[Document text]
-- Opening Marker --
Panics

Fear Is Not a Fruit of the Holy Spirit

Have I not commanded you? Be strong and courageous. Do not be frightened, and do not be dismayed, for the LORD your God is with you wherever you go.

Josh. 1:9

Fear is an overwhelming anxiety and worry that immobilizes our spirits into believing that our circumstances are bigger than God’s provision.  Giving into fear is failing to consider that God is adequate for our needs and can overcome our difficulties. Fearful feelings is not the same thing as the sin of unbelief. One may feel extremely fearful, yet choose to stand on God’s promises, rather than sink into the pit of despair.

It is the most natural thing in the world to be scared, and the clearest evidence that God’s grace is at work in our hearts is when we do not get into panics.

Oswald Chambers, The Shadow of an Agony (London: Marshall, Morgan & Scott, 1934), 55.

Stop Pushin’ It

Stop Trying to Live the Christian Life by Your Own Strength

For this I toil, struggling with all his energy that he powerfully works within me.

Col. 1:29

We come to Christ by faith. We believe that the finished work of Christ on the Cross was for us. Christ’s death saves us from the penalty of our sin, his burial delivers us from the power of sin, and his raising to life again overcomes the presence of sin. We are free indeed.

Yet, we continue in the Christian life struggling and striving to live a life of holiness. Frustrated, we read the New Testament’s instructions for Christian living and find them impossible to obey. We want to quit, it’s all too much and too hard in a world gone mad.

Yet, God has something better for us. He wants us to trust his Son: that very Son who lives in us by the power of the Holy Spirit (Gal. 2:20). The Lord never intended for us to live the Christian life in our own strength. God’s intention: allow Christ to live the Christian life in and through us (Col. 2:6). By faith, we trust the only one who has ever successfully lived the Christian life to empower us to say, “no,” to sin and “yes,” to righteousness (Titus 2:12).

How stupid it would be to buy a car with a powerful engine under the hood and then to spend the rest of your days pushing it! Thwarted and exhausted, you would wish to discard it as a useless thing! Yet to some of you who are Christians, this may be God’s word to your heart.
-- Closing Marker --
[Work required]
Summarize the devotional text in two sentences. The rows after this point come from a separate source.

[Provided information]
-- Opening Marker --
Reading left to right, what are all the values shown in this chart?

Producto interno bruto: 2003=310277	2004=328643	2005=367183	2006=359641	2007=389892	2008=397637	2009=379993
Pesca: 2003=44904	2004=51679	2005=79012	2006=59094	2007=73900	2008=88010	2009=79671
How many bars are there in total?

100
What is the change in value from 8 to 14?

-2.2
-- Closing Marker --
-- Opening Marker --
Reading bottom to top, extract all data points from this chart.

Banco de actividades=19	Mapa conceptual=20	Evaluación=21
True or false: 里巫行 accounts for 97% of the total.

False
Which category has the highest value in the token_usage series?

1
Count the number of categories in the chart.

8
-- Closing Marker --
[Task answer]
Fear is described as an overwhelming anxiety that leads people to believe their circumstances are bigger than God's provision, yet feeling fearful is distinguished from the sin of unbelief, since one may feel afraid and still choose to stand on God's promises. The Lord never intended believers to live the Christian life in their own strength; rather, they are to trust Christ to live it in and through them, empowering them to say "no" to sin and "yes" to righteousness.